**PROVIDED RECORDS**
☆ ☆ ☆ ☆ ☆

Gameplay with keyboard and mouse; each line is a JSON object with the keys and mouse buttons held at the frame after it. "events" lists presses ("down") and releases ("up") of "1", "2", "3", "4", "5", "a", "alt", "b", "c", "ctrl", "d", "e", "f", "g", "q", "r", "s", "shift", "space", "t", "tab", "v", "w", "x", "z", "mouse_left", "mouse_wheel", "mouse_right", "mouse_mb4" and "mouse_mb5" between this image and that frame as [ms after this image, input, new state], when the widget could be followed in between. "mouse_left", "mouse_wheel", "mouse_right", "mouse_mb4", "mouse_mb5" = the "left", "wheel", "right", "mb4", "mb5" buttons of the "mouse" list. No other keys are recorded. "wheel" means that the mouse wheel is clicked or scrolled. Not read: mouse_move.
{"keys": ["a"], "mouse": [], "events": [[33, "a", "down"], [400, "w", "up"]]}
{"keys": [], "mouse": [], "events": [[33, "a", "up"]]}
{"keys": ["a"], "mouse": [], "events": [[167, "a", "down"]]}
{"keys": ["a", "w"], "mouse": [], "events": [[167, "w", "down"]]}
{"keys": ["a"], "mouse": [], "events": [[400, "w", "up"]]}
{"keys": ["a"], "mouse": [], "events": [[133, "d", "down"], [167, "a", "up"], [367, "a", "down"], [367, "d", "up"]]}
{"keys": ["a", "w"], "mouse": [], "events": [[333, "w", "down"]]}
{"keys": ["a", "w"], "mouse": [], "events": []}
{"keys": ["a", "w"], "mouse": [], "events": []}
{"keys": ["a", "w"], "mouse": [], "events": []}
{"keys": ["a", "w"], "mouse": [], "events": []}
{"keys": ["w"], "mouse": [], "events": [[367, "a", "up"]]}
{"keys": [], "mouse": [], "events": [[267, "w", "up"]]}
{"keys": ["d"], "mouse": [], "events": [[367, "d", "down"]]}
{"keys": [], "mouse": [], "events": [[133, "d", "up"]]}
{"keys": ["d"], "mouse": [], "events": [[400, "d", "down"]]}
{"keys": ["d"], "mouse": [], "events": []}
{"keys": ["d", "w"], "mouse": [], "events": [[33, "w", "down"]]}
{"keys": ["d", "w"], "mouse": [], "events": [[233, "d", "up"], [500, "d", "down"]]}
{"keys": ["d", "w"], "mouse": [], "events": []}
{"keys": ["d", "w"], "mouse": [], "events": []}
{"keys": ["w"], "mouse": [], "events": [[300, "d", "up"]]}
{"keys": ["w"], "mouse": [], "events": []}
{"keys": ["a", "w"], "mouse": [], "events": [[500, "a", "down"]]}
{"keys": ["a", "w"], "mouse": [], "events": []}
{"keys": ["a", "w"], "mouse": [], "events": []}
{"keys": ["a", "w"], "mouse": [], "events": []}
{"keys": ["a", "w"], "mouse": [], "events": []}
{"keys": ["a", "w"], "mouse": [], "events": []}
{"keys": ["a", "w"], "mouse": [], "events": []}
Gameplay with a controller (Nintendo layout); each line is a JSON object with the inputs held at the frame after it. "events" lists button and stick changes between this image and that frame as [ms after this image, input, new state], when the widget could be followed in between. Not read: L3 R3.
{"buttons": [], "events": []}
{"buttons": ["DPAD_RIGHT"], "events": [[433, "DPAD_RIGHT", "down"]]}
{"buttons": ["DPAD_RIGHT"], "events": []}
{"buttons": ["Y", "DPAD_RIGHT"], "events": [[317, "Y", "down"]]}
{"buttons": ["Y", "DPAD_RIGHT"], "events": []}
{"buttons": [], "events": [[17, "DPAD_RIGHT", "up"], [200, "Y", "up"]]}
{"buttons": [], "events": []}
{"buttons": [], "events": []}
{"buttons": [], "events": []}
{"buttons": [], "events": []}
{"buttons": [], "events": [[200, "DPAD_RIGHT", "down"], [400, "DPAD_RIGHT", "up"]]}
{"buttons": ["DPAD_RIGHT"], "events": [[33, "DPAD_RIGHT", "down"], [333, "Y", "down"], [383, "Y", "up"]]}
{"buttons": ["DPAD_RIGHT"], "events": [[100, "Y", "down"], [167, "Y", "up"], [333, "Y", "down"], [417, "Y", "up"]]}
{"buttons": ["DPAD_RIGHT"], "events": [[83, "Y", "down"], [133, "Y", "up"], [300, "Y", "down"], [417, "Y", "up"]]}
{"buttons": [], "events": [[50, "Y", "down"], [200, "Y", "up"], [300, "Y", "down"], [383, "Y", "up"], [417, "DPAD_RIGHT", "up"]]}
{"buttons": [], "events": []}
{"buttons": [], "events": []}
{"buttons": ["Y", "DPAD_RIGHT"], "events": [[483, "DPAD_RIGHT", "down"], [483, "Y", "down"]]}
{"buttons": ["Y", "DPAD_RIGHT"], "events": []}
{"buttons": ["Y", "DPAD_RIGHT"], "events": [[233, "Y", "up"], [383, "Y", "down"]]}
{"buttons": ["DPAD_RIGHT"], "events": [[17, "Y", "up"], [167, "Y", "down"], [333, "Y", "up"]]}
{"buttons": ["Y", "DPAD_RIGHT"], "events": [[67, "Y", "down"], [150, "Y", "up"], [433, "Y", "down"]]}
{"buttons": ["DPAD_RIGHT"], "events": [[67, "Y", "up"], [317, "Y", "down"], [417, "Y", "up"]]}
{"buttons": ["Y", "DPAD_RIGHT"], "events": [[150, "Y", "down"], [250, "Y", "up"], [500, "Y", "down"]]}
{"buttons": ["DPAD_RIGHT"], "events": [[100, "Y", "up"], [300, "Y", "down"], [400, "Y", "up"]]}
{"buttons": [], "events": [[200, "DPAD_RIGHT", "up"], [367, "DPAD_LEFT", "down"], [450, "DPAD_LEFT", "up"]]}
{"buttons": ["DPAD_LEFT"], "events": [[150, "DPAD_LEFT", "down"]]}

☆ ☆ ☆ ☆ ☆

**PROBLEM TO WORK ON**
Reproduce the records exactly, keeping every line.

**WRITTEN RESPONSE**
Gameplay with keyboard and mouse; each line is a JSON object with the keys and mouse buttons held at the frame after it. "events" lists presses ("down") and releases ("up") of "1", "2", "3", "4", "5", "a", "alt", "b", "c", "ctrl", "d", "e", "f", "g", "q", "r", "s", "shift", "space", "t", "tab", "v", "w", "x", "z", "mouse_left", "mouse_wheel", "mouse_right", "mouse_mb4" and "mouse_mb5" between this image and that frame as [ms after this image, input, new state], when the widget could be followed in between. "mouse_left", "mouse_wheel", "mouse_right", "mouse_mb4", "mouse_mb5" = the "left", "wheel", "right", "mb4", "mb5" buttons of the "mouse" list. No other keys are recorded. "wheel" means that the mouse wheel is clicked or scrolled. Not read: mouse_move.
{"keys": ["a"], "mouse": [], "events": [[33, "a", "down"], [400, "w", "up"]]}
{"keys": [], "mouse": [], "events": [[33, "a", "up"]]}
{"keys": ["a"], "mouse": [], "events": [[167, "a", "down"]]}
{"keys": ["a", "w"], "mouse": [], "events": [[167, "w", "down"]]}
{"keys": ["a"], "mouse": [], "events": [[400, "w", "up"]]}
{"keys": ["a"], "mouse": [], "events": [[133, "d", "down"], [167, "a", "up"], [367, "a", "down"], [367, "d", "up"]]}
{"keys": ["a", "w"], "mouse": [], "events": [[333, "w", "down"]]}
{"keys": ["a", "w"], "mouse": [], "events": []}
{"keys": ["a", "w"], "mouse": [], "events": []}
{"keys": ["a", "w"], "mouse": [], "events": []}
{"keys": ["a", "w"], "mouse": [], "events": []}
{"keys": ["w"], "mouse": [], "events": [[367, "a", "up"]]}
{"keys": [], "mouse": [], "events": [[267, "w", "up"]]}
{"keys": ["d"], "mouse": [], "events": [[367, "d", "down"]]}
{"keys": [], "mouse": [], "events": [[133, "d", "up"]]}
{"keys": ["d"], "mouse": [], "events": [[400, "d", "down"]]}
{"keys": ["d"], "mouse": [], "events": []}
{"keys": ["d", "w"], "mouse": [], "events": [[33, "w", "down"]]}
{"keys": ["d", "w"], "mouse": [], "events": [[233, "d", "up"], [500, "d", "down"]]}
{"keys": ["d", "w"], "mouse": [], "events": []}
{"keys": ["d", "w"], "mouse": [], "events": []}
{"keys": ["w"], "mouse": [], "events": [[300, "d", "up"]]}
{"keys": ["w"], "mouse": [], "events": []}
{"keys": ["a", "w"], "mouse": [], "events": [[500, "a", "down"]]}
{"keys": ["a", "w"], "mouse": [], "events": []}
{"keys": ["a", "w"], "mouse": [], "events": []}
{"keys": ["a", "w"], "mouse": [], "events": []}
{"keys": ["a", "w"], "mouse": [], "events": []}
{"keys": ["a", "w"], "mouse": [], "events": []}
{"keys": ["a", "w"], "mouse": [], "events": []}
Gameplay with a controller (Nintendo layout); each line is a JSON object with the inputs held at the frame after it. "events" lists button and stick changes between this image and that frame as [ms after this image, input, new state], when the widget could be followed in between. Not read: L3 R3.
{"buttons": [], "events": []}
{"buttons": ["DPAD_RIGHT"], "events": [[433, "DPAD_RIGHT", "down"]]}
{"buttons": ["DPAD_RIGHT"], "events": []}
{"buttons": ["Y", "DPAD_RIGHT"], "events": [[317, "Y", "down"]]}
{"buttons": ["Y", "DPAD_RIGHT"], "events": []}
{"buttons": [], "events": [[17, "DPAD_RIGHT", "up"], [200, "Y", "up"]]}
{"buttons": [], "events": []}
{"buttons": [], "events": []}
{"buttons": [], "events": []}
{"buttons": [], "events": []}
{"buttons": [], "events": [[200, "DPAD_RIGHT", "down"], [400, "DPAD_RIGHT", "up"]]}
{"buttons": ["DPAD_RIGHT"], "events": [[33, "DPAD_RIGHT", "down"], [333, "Y", "down"], [383, "Y", "up"]]}
{"buttons": ["DPAD_RIGHT"], "events": [[100, "Y", "down"], [167, "Y", "up"], [333, "Y", "down"], [417, "Y", "up"]]}
{"buttons": ["DPAD_RIGHT"], "events": [[83, "Y", "down"], [133, "Y", "up"], [300, "Y", "down"], [417, "Y", "up"]]}
{"buttons": [], "events": [[50, "Y", "down"], [200, "Y", "up"], [300, "Y", "down"], [383, "Y", "up"], [417, "DPAD_RIGHT", "up"]]}
{"buttons": [], "events": []}
{"buttons": [], "events": []}
{"buttons": ["Y", "DPAD_RIGHT"], "events": [[483, "DPAD_RIGHT", "down"], [483, "Y", "down"]]}
{"buttons": ["Y", "DPAD_RIGHT"], "events": []}
{"buttons": ["Y", "DPAD_RIGHT"], "events": [[233, "Y", "up"], [383, "Y", "down"]]}
{"buttons": ["DPAD_RIGHT"], "events": [[17, "Y", "up"], [167, "Y", "down"], [333, "Y", "up"]]}
{"buttons": ["Y", "DPAD_RIGHT"], "events": [[67, "Y", "down"], [150, "Y", "up"], [433, "Y", "down"]]}
{"buttons": ["DPAD_RIGHT"], "events": [[67, "Y", "up"], [317, "Y", "down"], [417, "Y", "up"]]}
{"buttons": ["Y", "DPAD_RIGHT"], "events": [[150, "Y", "down"], [250, "Y", "up"], [500, "Y", "down"]]}
{"buttons": ["DPAD_RIGHT"], "events": [[100, "Y", "up"], [300, "Y", "down"], [400, "Y", "up"]]}
{"buttons": [], "events": [[200, "DPAD_RIGHT", "up"], [367, "DPAD_LEFT", "down"], [450, "DPAD_LEFT", "up"]]}
{"buttons": ["DPAD_LEFT"], "events": [[150, "DPAD_LEFT", "down"]]}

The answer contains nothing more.